SOURCE TEXT
++++++
Albany Marines save lives in Middle East - WALB.com, Albany News, Weather, Sports

Albany Marines save lives in Middle East

Close up of the armor plating on the side of a Humvee. The plate is also installed under the vehicles. Close up of the armor plating on the side of a Humvee. The plate is also installed under the vehicles.
Chief Warrant Officer II, Eric Gilmer, explains the plating on an ambulance. Chief Warrant Officer II, Eric Gilmer, explains the plating on an ambulance.
Gunnery Sgt. Johnnie Jones Gunnery Sgt. Johnnie Jones
The Marines inside this blasted Humvee walked away, thanks to MCLB armor and Georgia ingenuity. The Marines inside this blasted Humvee walked away, thanks to MCLB armor and Georgia ingenuity.

June 16, 2004

Dougherty County-- Six Albany Marines returned from Afghanistan last week. They spent five weeks installing armor kits made at the Albany Marine Corps Logistics Base on Marine vehicles.

The Marines came back knowing the base's "Operation: Armor All" is helping protect troops.
++++++
Page-level text extractions
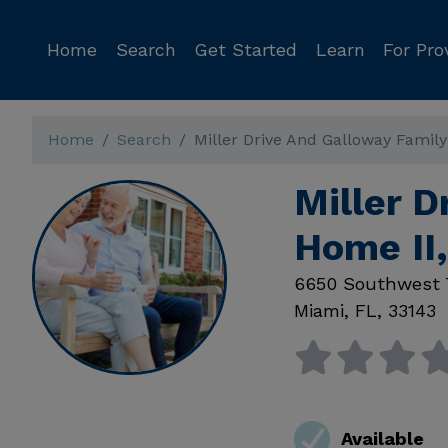
Home
Search
Get Started
Learn
For Pro
Home
Search
Miller Drive And Galloway Famil
Miller D
Home II
6650 Southwest 
Miami
,
FL
,
33143
Available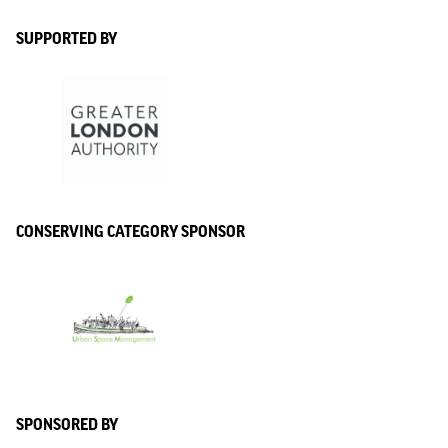
SUPPORTED BY
CONSERVING CATEGORY SPONSOR
SPONSORED BY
++++++
WHAT YOU WILL DO
a - According to the Marines article, how many weeks did the six Albany Marines spend installing armor kits?
b - List every geographic place name in the Marines article, including regions, countries, states, counties and cities.
c - Reproduce the Marines article word for word, beginning at "Gunnery Sgt. Johnnie Jones Gunnery" and stopping after "on Marine vehicles.".

RESPONSES IN ORDER
a - Five weeks.

b - Albany, Middle East, Georgia, Dougherty County, Afghanistan

c -
Gunnery Sgt. Johnnie Jones Gunnery Sgt. Johnnie Jones
The Marines inside this blasted Humvee walked away, thanks to MCLB armor and Georgia ingenuity. The Marines inside this blasted Humvee walked away, thanks to MCLB armor and Georgia ingenuity.

June 16, 2004

Dougherty County-- Six Albany Marines returned from Afghanistan last week. They spent five weeks installing armor kits made at the Albany Marine Corps Logistics Base on Marine vehicles.